Broyé du Poitou (pour environ 10 personnes soit 2 broyés)
500 g de farine
250 g de sucre
250 g de beurre mou
1 gros œuf
3 CS de rhum environ (si vous aimez le goût, vous pouvez aller jusqu'à 5) ou 2 CS d'eau de fleur d'oranger
1 pincée de sel

Dans un grand saladier, disposer la farine et la mélanger avec le sucre et la pincée de sel. Former un puits au centre de la farine et y verser l’œuf battu, le rhum (ou la fleur d'oranger) et le beurre mou découpé en dés.  Mélanger rapidement afin d'obtenir une boule de pâte semblable à celle d'un sablé. Laisser la boule au réfrigérateur, recouverte de papier film pendant au moins 30 minutes. 
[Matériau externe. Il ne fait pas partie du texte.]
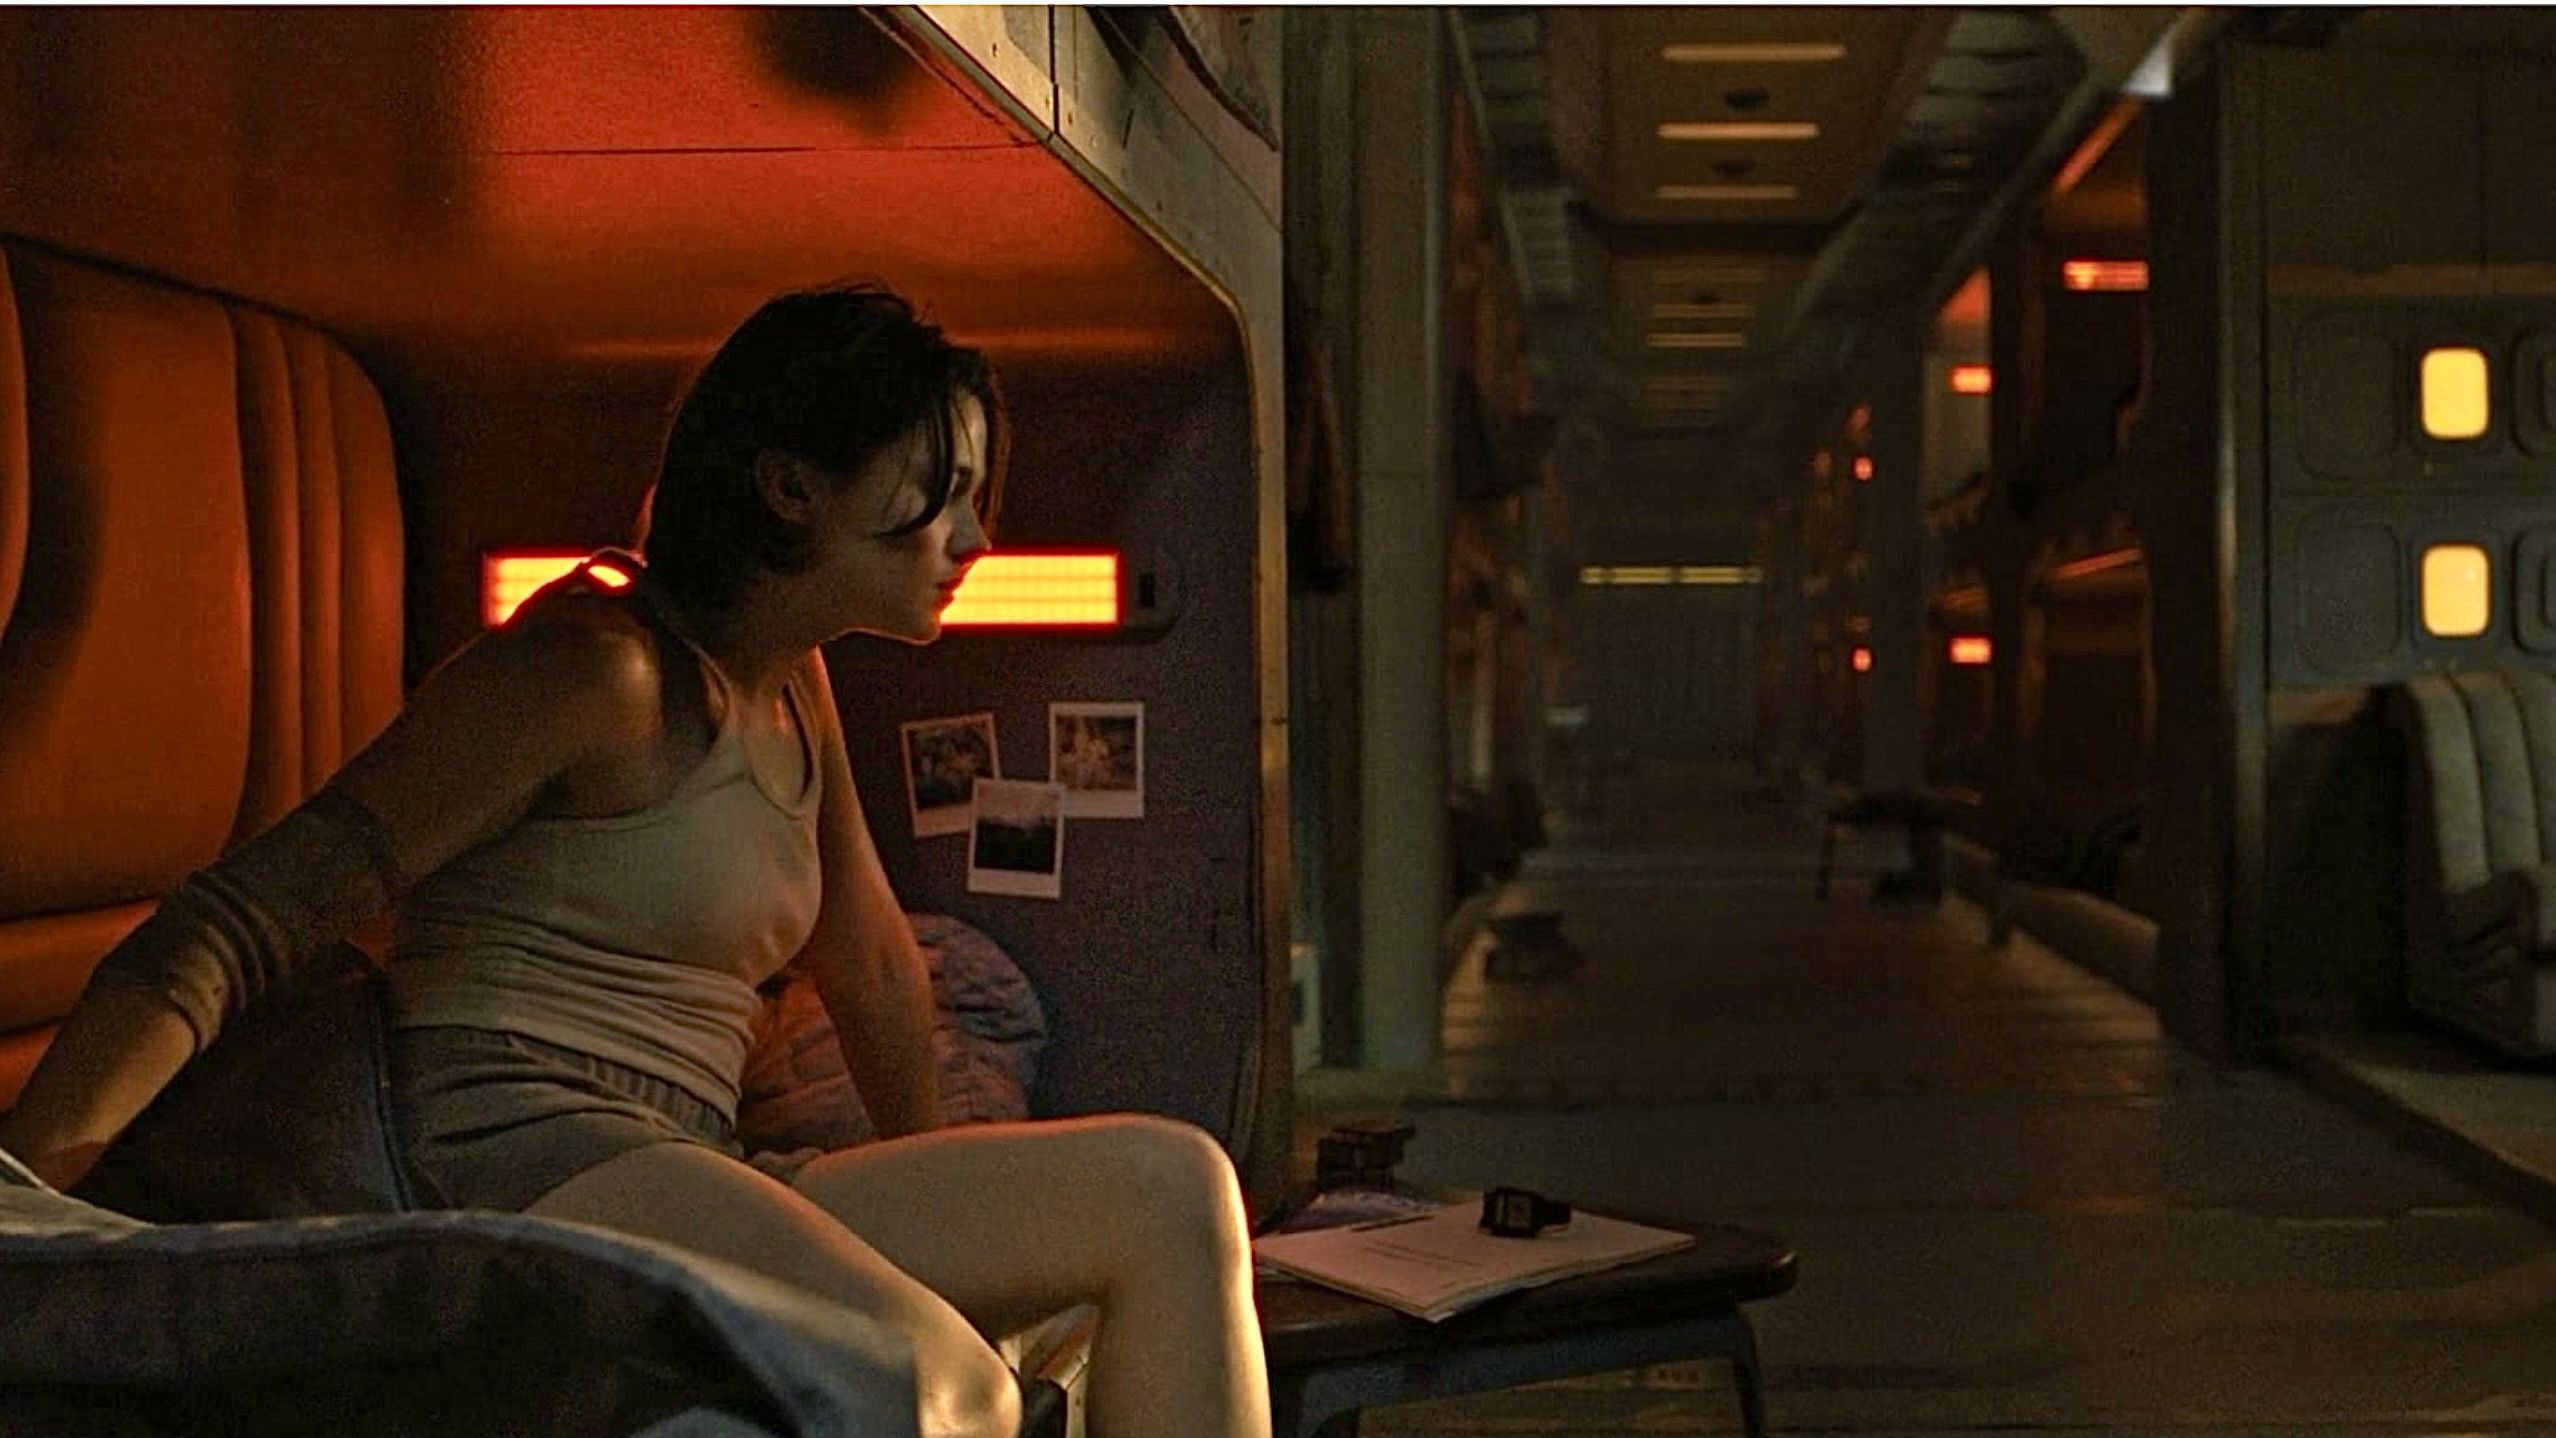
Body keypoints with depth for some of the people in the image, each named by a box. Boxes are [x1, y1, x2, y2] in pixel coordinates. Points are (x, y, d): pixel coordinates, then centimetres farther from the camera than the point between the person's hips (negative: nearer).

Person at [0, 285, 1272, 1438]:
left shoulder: (792, 689, 19)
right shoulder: (596, 666, -9)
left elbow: (870, 960, 32)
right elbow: (229, 928, -13)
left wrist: (933, 1190, 41)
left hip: (690, 1198, 9)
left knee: (1169, 1184, -7)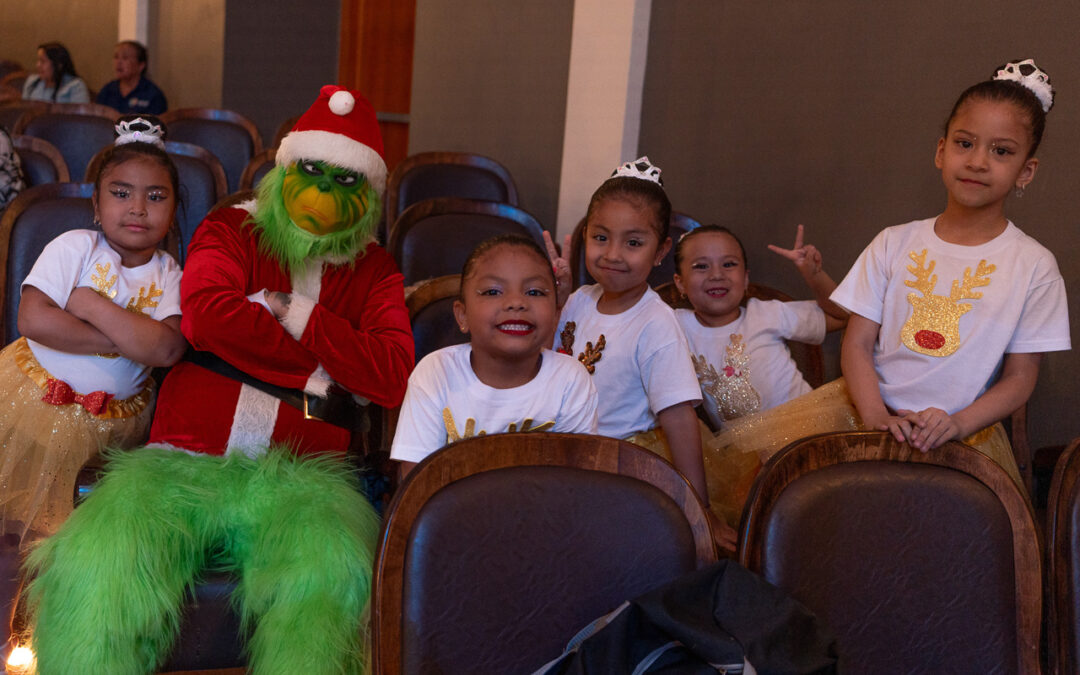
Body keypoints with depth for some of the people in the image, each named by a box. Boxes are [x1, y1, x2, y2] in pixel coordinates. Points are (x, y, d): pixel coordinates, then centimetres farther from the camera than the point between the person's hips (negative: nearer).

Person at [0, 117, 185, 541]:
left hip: (114, 419, 2)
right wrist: (129, 338, -22)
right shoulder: (75, 247, -9)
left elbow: (167, 350, -22)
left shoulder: (169, 276, -3)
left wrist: (92, 304, -23)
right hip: (38, 394, -1)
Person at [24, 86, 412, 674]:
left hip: (296, 476, 0)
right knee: (96, 567, -28)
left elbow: (393, 377, 0)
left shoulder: (375, 271, 16)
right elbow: (207, 315, -8)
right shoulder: (230, 231, 14)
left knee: (331, 572, -33)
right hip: (182, 463, 0)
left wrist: (301, 317, -2)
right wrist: (323, 367, -2)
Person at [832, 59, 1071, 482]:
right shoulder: (894, 244, 4)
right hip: (883, 428, 1)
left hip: (967, 436, 0)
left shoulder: (1033, 266, 0)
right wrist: (875, 415, -15)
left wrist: (957, 424, -16)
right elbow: (857, 343, 2)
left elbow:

Préchauffer le four à 180°. Sur un plan de travail légèrement fariné, étaler la pâte afin d'obtenir un rond d'environ 1 cm d'épaisseur. Cela peut être un peu plus en fonction de ce que vous préférez, plus le broyé est épais, plus il restera moelleux. Déposer le broyé sur la plaque du four recouverte de papier cuisson et décorer la surface avec les pics d'une fourchette (traditionnellement, on fait un quadrillage). 

Enfourner le broyé dans le four à 180° pendant au moins 25 minutes. 

Servir sans le découper, mais en le cassant petit bout par petit bout. 

NOTES : 
- Le broyé se conserve très bien pendant une semaine dans une boîte hermétique. 
- Vous pouvez aussi faire des petits broyés (comme ceux de la photo), dans ce cas, il faut diminuer le temps de cuisson de quelques minutes.